Submitted by ni-radio on September 3, 2007 - 7:02am.

Next time you're downloading a film or music through the internet, spare a thought for Hew Griffiths, 44 years old, unemployed and now languishing in a jail half a world away from his home. Unlike most of the other inmates, he's not there for doing drugs, theft or assault. Rather, his crime was to belong to a group that cracked security codes of some of the United States' biggest media moguls, giving group members access to software and games that - if downloaded - could have been accessed free of charge. And whilst Australian authorities did not charge him, they nevertheless complied with a US request to send Hew to them for trial. In June this year he was judged by a Virginian court and sentenced to more than four years (51 months) in jail; shunted into a cell meant for two men in which three would sleep.
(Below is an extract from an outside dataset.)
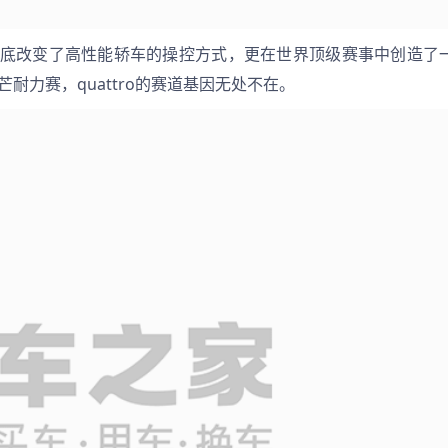
耐力赛，quattro的赛道基因无处不在。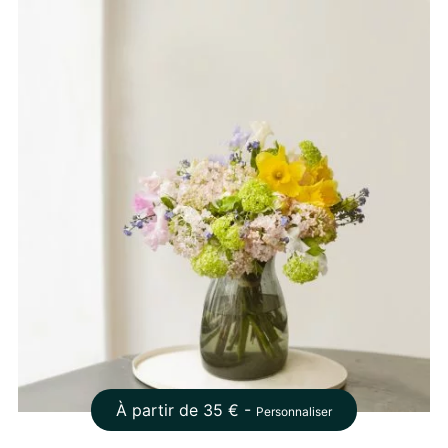
À partir de
35
€ -
Personnaliser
But Hew is only the first in a disturbing new trend. Following in the traditions established at Guantanamo Bay, the US is putting the world on notice that borders will not limit their prosecution and punishment of copyright crimes.  For as US Attorney General John Ashcroft explained in 2004 - with copyright industries contributing more to US economy than the entire Gross Domestic Product of countries like Argentina, The Netherlands, and Taiwan - his administration cannot afford to do otherwise. To brief us about copyright crimes in cyberspace - crimes' new frontiers - lawyers from India and Australia join today's program:

  • Cyber-space copyright experts Lawrence Liang from Bangalore, India, and Professor Andrew Christie from Australia put us in touch with the world of intellectual property and debate whether Hew's crime fits his punishment.
  • Stephen Kenny - whose represented four men arbitrarily detained in the war on terror - argues that the real offence against criminal law is shunting Hew off to another country for trial and sentence.

The music of Indian musician Debashish Bhattacharya also stars this week with three guitars that he designed himself. In Indian cosmology, the Trinity is a powerful symbol - for instance Tri Netra - Sanskrit for three eyes - represents past, present and future. Together the guitars straddle the styles of one thousand years of Indian music. The result is the magical CD Calcutta Slide Guitar.